Con el aflujo migratorio se llenó de idiomas y hábitos "extraños".
Posteriormente al período de la fiebre amarilla que azotó al sur de la
ciudad entre 1870 y 1871, las casonas abandonadas por las familias
adineradas fueron, nuevamente, ocupadas y rentadas, las subdividieron en
espacios de uno y dos cuartos que fueron asignados a diferentes
familias. Así nació el conventillo. Los artistas y artesanos eligieron
este lugar para instalar sus talleres y residencias.
El nombre del barrio San Telmo proviene de un santo napolitano así
denominado, protector de los navegantes y de los pescadores.
En la actualidad alberga el más importante mercado de anticuarios y
reúne el mayor centro de locales en los que se interpreta y baila tango,
convirtiéndolo en uno de los lugares turísticos más visitados.
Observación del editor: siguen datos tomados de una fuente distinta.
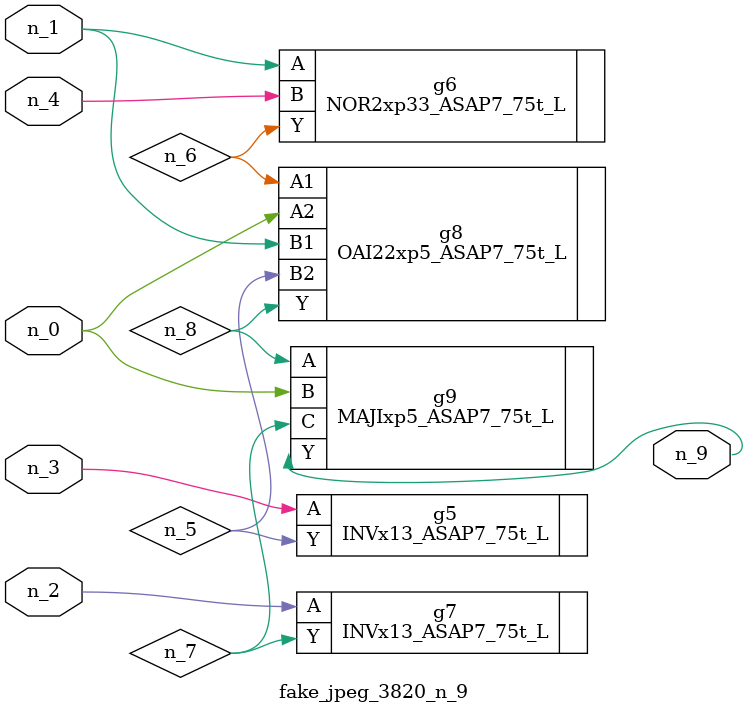
<source format=v>
module fake_jpeg_3820_n_9 (n_3, n_2, n_1, n_0, n_4, n_9);

input n_3;
input n_2;
input n_1;
input n_0;
input n_4;

output n_9;

wire n_8;
wire n_6;
wire n_5;
wire n_7;

INVx13_ASAP7_75t_L g5 ( 
.A(n_3),
.Y(n_5)
);

NOR2xp33_ASAP7_75t_L g6 ( 
.A(n_1),
.B(n_4),
.Y(n_6)
);

INVx13_ASAP7_75t_L g7 ( 
.A(n_2),
.Y(n_7)
);

OAI22xp5_ASAP7_75t_L g8 ( 
.A1(n_6),
.A2(n_0),
.B1(n_1),
.B2(n_5),
.Y(n_8)
);

MAJIxp5_ASAP7_75t_L g9 ( 
.A(n_8),
.B(n_0),
.C(n_7),
.Y(n_9)
);


endmodule
</source>
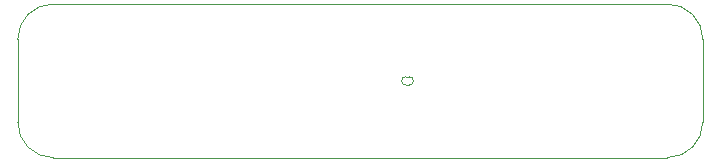
<source format=gbr>
%TF.GenerationSoftware,KiCad,Pcbnew,(7.0.0)*%
%TF.CreationDate,2023-05-29T13:22:43-05:00*%
%TF.ProjectId,rp2040-radar-presense-sensor,72703230-3430-42d7-9261-6461722d7072,rev?*%
%TF.SameCoordinates,Original*%
%TF.FileFunction,Profile,NP*%
%FSLAX46Y46*%
G04 Gerber Fmt 4.6, Leading zero omitted, Abs format (unit mm)*
G04 Created by KiCad (PCBNEW (7.0.0)) date 2023-05-29 13:22:43*
%MOMM*%
%LPD*%
G01*
G04 APERTURE LIST*
%TA.AperFunction,Profile*%
%ADD10C,0.100000*%
%TD*%
%TA.AperFunction,Profile*%
%ADD11C,0.010000*%
%TD*%
G04 APERTURE END LIST*
D10*
X128999999Y-96500000D02*
G75*
G03*
X126000000Y-93500001I-2979899J20100D01*
G01*
X74000000Y-93500000D02*
X126000000Y-93500000D01*
X71000000Y-103500000D02*
X71000000Y-96500000D01*
X126000000Y-106499999D02*
G75*
G03*
X128999999Y-103500000I20100J2979899D01*
G01*
X74000000Y-93500001D02*
G75*
G03*
X71000001Y-96500000I-20100J-2979899D01*
G01*
X71000001Y-103500000D02*
G75*
G03*
X74000000Y-106499999I2979899J-20100D01*
G01*
X126000000Y-106500000D02*
X74000000Y-106500000D01*
X129000000Y-96500000D02*
X129000000Y-103500000D01*
D11*
%TO.C,J2*%
X103850000Y-99645000D02*
X104150000Y-99645000D01*
X104150000Y-100355000D02*
X103850000Y-100355000D01*
X103850000Y-99645000D02*
G75*
G03*
X103495000Y-100000000I0J-355000D01*
G01*
X103495000Y-100000000D02*
G75*
G03*
X103850000Y-100355000I355000J0D01*
G01*
X104505000Y-100000000D02*
G75*
G03*
X104150000Y-99645000I-355000J0D01*
G01*
X104150000Y-100355000D02*
G75*
G03*
X104505000Y-100000000I0J355000D01*
G01*
%TD*%
M02*

</source>
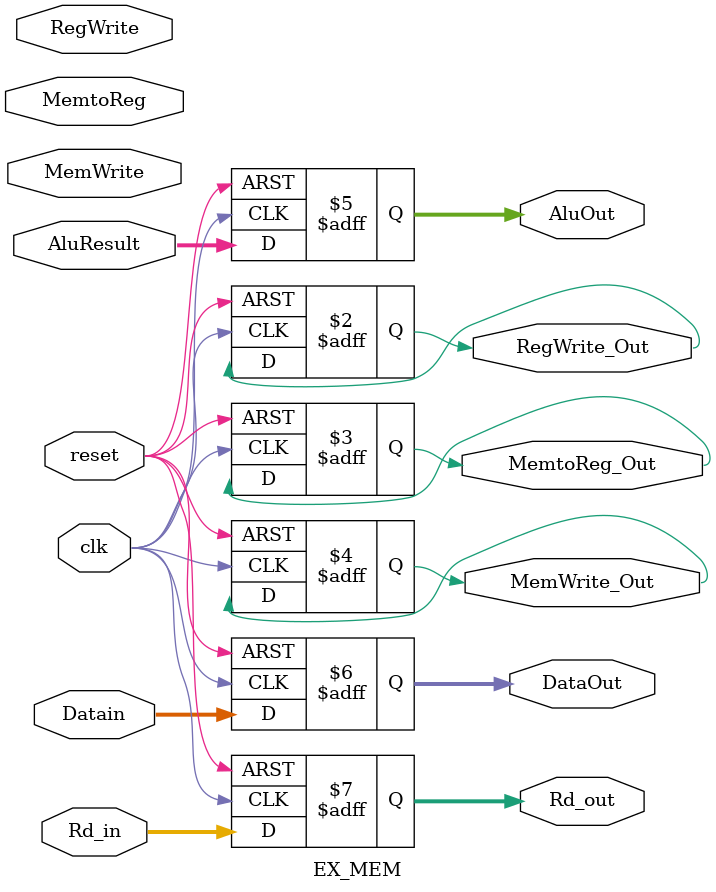
<source format=sv>
module EX_MEM (
    input logic clk,
    input logic reset,
    // Señales de entrada
    input logic  RegWrite,
    input logic MemtoReg,
    input logic MemWrite,

    //Datos de entrada
    input logic [63:0] AluResult  ,
    input logic [63:0] Datain,
    input logic [4:0] Rd_in,

    // Señales de salida
    output logic  RegWrite_Out,
    output logic MemtoReg_Out,
    output logic MemWrite_Out,

    //datos de salida 
    output logic [63:0] AluOut,
    output logic [63:0] DataOut,
    output logic [4:0] Rd_out

);
always_ff @(posedge clk or posedge reset) begin
    if (reset) begin
    // Inicializar las señales de control a cero en caso de reset
        RegWrite_Out <= 0;
        MemtoReg_Out <= 0;
        MemWrite_Out <= 0;

     // Inicializar los datos a cero en caso de reset
        AluOut  <= 64'b0;
        DataOut <= 64'b0;
        Rd_out  <= 5'b0;


    end else begin 
    //valores de control a la salida
        RegWrite_out <= RegWrite;
        MemtoReg_out <= MemtoReg;
        MemWrite_out <= MemWrite;

    //valores de datos a la salida
        AluOut <= AluResult;
        DataOut <= Datain;
        Rd_out <= Rd_in;

    end

    end
    
endmodule
</source>
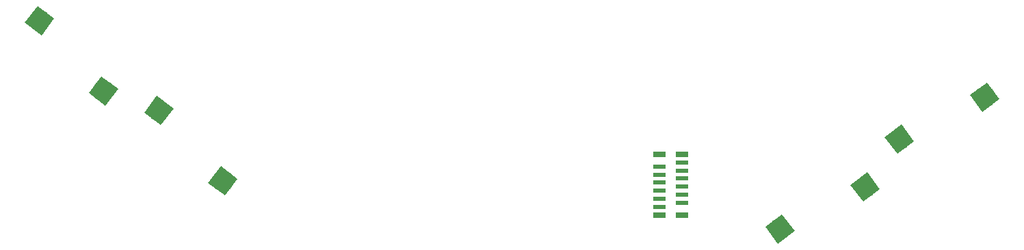
<source format=gbr>
G04 #@! TF.GenerationSoftware,KiCad,Pcbnew,(5.1.4)-1*
G04 #@! TF.CreationDate,2022-12-11T20:48:00-05:00*
G04 #@! TF.ProjectId,ThumbsUp,5468756d-6273-4557-902e-6b696361645f,rev?*
G04 #@! TF.SameCoordinates,Original*
G04 #@! TF.FileFunction,Paste,Bot*
G04 #@! TF.FilePolarity,Positive*
%FSLAX46Y46*%
G04 Gerber Fmt 4.6, Leading zero omitted, Abs format (unit mm)*
G04 Created by KiCad (PCBNEW (5.1.4)-1) date 2022-12-11 20:48:00*
%MOMM*%
%LPD*%
G04 APERTURE LIST*
%ADD10C,2.600000*%
%ADD11C,0.100000*%
%ADD12R,1.500000X0.800000*%
%ADD13R,1.500000X0.600000*%
G04 APERTURE END LIST*
D10*
X201787885Y-90119963D03*
D11*
G36*
X202043752Y-88299377D02*
G01*
X203608471Y-90375830D01*
X201532018Y-91940549D01*
X199967299Y-89864096D01*
X202043752Y-88299377D01*
X202043752Y-88299377D01*
G37*
D10*
X212336119Y-84925998D03*
D11*
G36*
X212591986Y-83105412D02*
G01*
X214156705Y-85181865D01*
X212080252Y-86746584D01*
X210515533Y-84670131D01*
X212591986Y-83105412D01*
X212591986Y-83105412D01*
G37*
D10*
X197561362Y-96059576D03*
D11*
G36*
X197817229Y-94238990D02*
G01*
X199381948Y-96315443D01*
X197305495Y-97880162D01*
X195740776Y-95803709D01*
X197817229Y-94238990D01*
X197817229Y-94238990D01*
G37*
D10*
X187013128Y-101253541D03*
D11*
G36*
X187268995Y-99432955D02*
G01*
X188833714Y-101509408D01*
X186757261Y-103074127D01*
X185192542Y-100997674D01*
X187268995Y-99432955D01*
X187268995Y-99432955D01*
G37*
D12*
X172082000Y-99508000D03*
X174882000Y-99508000D03*
X172082000Y-92008000D03*
X174882000Y-92008000D03*
D13*
X172082000Y-98508000D03*
X174882000Y-98008000D03*
X172082000Y-97508000D03*
X174882000Y-97008000D03*
X172082000Y-96508000D03*
X174882000Y-96008000D03*
X172082000Y-95508000D03*
X174882000Y-95008000D03*
X172082000Y-94508000D03*
X174882000Y-94008000D03*
X172082000Y-93508000D03*
X174882000Y-93008000D03*
D10*
X187013128Y-101253541D03*
D11*
G36*
X187268995Y-99432955D02*
G01*
X188833714Y-101509408D01*
X186757261Y-103074127D01*
X185192542Y-100997674D01*
X187268995Y-99432955D01*
X187268995Y-99432955D01*
G37*
D10*
X197561362Y-96059576D03*
D11*
G36*
X197817229Y-94238990D02*
G01*
X199381948Y-96315443D01*
X197305495Y-97880162D01*
X195740776Y-95803709D01*
X197817229Y-94238990D01*
X197817229Y-94238990D01*
G37*
D10*
X118022779Y-95296376D03*
D11*
G36*
X116202193Y-95552243D02*
G01*
X117766912Y-93475790D01*
X119843365Y-95040509D01*
X118278646Y-97116962D01*
X116202193Y-95552243D01*
X116202193Y-95552243D01*
G37*
D10*
X110122532Y-86588415D03*
D11*
G36*
X108301946Y-86844282D02*
G01*
X109866665Y-84767829D01*
X111943118Y-86332548D01*
X110378399Y-88409001D01*
X108301946Y-86844282D01*
X108301946Y-86844282D01*
G37*
D10*
X103248022Y-84162799D03*
D11*
G36*
X101427436Y-84418666D02*
G01*
X102992155Y-82342213D01*
X105068608Y-83906932D01*
X103503889Y-85983385D01*
X101427436Y-84418666D01*
X101427436Y-84418666D01*
G37*
D10*
X95347775Y-75454838D03*
D11*
G36*
X93527189Y-75710705D02*
G01*
X95091908Y-73634252D01*
X97168361Y-75198971D01*
X95603642Y-77275424D01*
X93527189Y-75710705D01*
X93527189Y-75710705D01*
G37*
M02*

</source>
En la esquina de Alsina y Defensa, se levanta la iglesia y convento San
Francisco, edificado bajo la dirección del jesuita Giovanni Andrea
Bianchi1.
Iguales testimonios dan la iglesia de San Telmo, en honor del Beato
Pedro González que dio nombre al barrio. Girones de historia quedan en
más de una de sus esquinas, como la casa de Liniers.
En
la
Plaza Coronel Manuel
Dorrego,
rodeada por bares y
pubs, pueden observarse a los anticuarios vendiendo los más diversos
objetos.
El Viejo Almacén,
Situado en la esquina
de Balcarce e Independencia, con el frente pintado a la cal, ventanas
bajas y una baranda de hierro que bordea la azotea, es una antigua casa
sin ochava3,
en el lugar funcionó la casa de tangos, propiedad de la familia del que
fuera gran cantante popular: don Edmundo Rivero (1911-1986), declarado
sitio de interés cultural, actualmente funciona una tanguería. Durante,
el día es un barrio apacible, sencillo e histórico, con su tiendas de
antigüedades, talleres artesanales y galerías de arte.
De noche, la
zona se ilumina mágicamente para recibir al público que se acerca a
restaurantes, pubs, cafés y locales de tango en antiguos y pintorescos
establecimientos con paredes que datan de siglos anteriores Por eso, la
mejor manera de conocer este lugar de la ciudad es caminar sin prisa sus
veredas, taconeándolas deteniéndose en cada zaguán y en cada esquina a
apreciar el eterno encanto con que Buenos Aires siempre te sorprende.